There is a wonderful moment when Henry, on his way to Flora’s club, notes that Ethan’s car is not in its usual parking space. “Where could he have gone?” he asks himself. To answer that question in a review is to give away too much; suffice to say that as the plot develops, Brockenbrough’s intertwining of the lives of Flora, Henry, Ethan and others is masterfully handled.

From Brockenbrough’s Seattle we move, in Becky Albertalli’s Simon vs The Homo Sapiens Agenda (Penguin, £7.99), to Shady Creek, a suburb “right outside” Atlanta. Simon, its 16-year-old narrator, confides in us early on, “I don’t know how to be gay in Georgia”, but, in what turns out to be a heart-warming and often extremely amusing story, he learns pretty quickly.

Martin, a classmate, intercepts what is meant to be a private email, precipitating in Simon the need to “come out” to parents and friends. In the event, when he is finally able to say “I’m gay”, it is something of an anti-climax as both home and school are, in the main, supportive. Much more significant is the boy’s understanding and acceptance of himself.

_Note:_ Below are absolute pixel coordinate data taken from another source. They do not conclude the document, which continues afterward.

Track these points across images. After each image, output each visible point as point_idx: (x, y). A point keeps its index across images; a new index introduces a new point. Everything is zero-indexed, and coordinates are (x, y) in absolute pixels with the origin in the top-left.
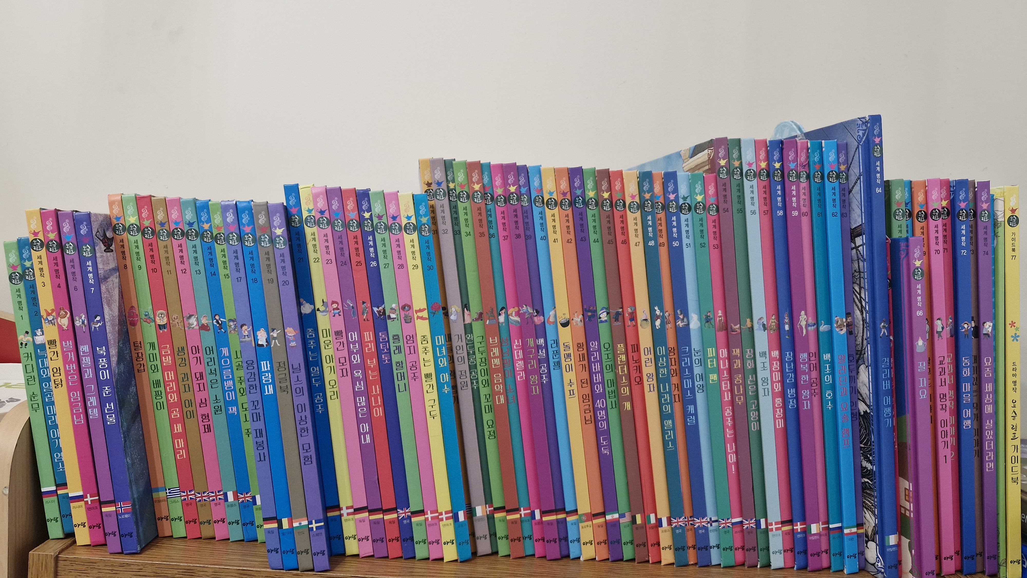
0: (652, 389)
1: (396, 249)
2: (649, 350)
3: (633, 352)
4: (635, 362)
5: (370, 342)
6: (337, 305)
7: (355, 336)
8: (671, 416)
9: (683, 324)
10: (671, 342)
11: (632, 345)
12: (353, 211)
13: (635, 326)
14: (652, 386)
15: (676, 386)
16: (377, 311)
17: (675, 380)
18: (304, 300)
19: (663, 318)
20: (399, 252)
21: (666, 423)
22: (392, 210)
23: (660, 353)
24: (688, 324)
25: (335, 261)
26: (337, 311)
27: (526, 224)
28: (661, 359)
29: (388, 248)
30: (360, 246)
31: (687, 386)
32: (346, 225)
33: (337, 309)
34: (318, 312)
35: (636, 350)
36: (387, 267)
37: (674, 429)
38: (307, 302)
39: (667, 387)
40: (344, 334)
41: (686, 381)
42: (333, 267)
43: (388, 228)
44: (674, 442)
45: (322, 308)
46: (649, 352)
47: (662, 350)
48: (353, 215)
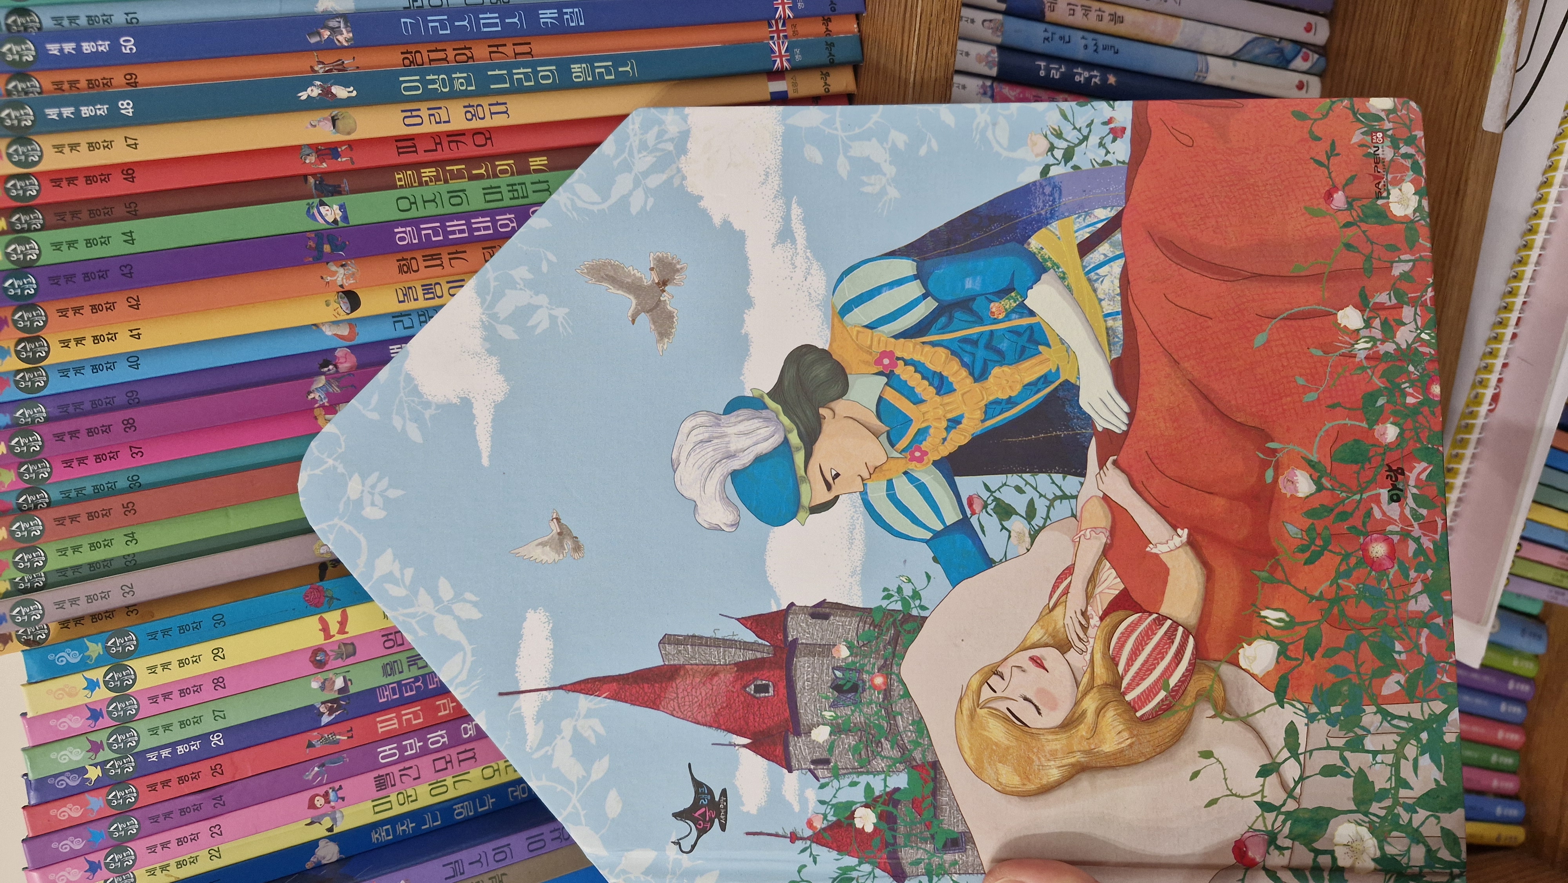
0: (502, 108)
1: (177, 700)
2: (409, 114)
3: (416, 152)
4: (439, 147)
5: (399, 717)
6: (317, 798)
7: (387, 750)
8: (563, 66)
9: (344, 31)
10: (390, 58)
11: (399, 153)
12: (86, 804)
13: (350, 146)
14: (495, 109)
15: (495, 49)
16: (330, 715)
17: (481, 51)
18: (309, 860)
19: (328, 80)
20: (183, 692)
21: (580, 77)
22: (77, 723)
23: (417, 88)
24: (345, 17)
25: (212, 820)
26: (332, 795)
27: (96, 409)
28: (430, 87)
29: (174, 718)
30: (173, 774)
31: (496, 25)
32: (124, 812)
33: (326, 795)
34: (336, 830)
35: (409, 143)
36: (221, 714)
37: (590, 61)
38: (314, 854)
39: (497, 72)
40: (382, 772)
41: (485, 25)
42: (227, 822)
43: (123, 725)
44: (619, 60)
45: (327, 822)
46: (414, 113)
47: (409, 82)
48: (95, 803)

Initially, as he expresses it, “It just feels like I’m on the outside somehow.” When we leave him, however, this likeable and frequently confused young man is well on the way to happier places.

Albertalli’s debut novel is a stylistic triumph, successfully switching in alternating chapters between Simon’s first-person narrative and the transcribed emails passing between him and the fellow student, so long anonymous, with whom he has fallen in love. His voice, like the voice of his creator, is as entertaining as it is authentic.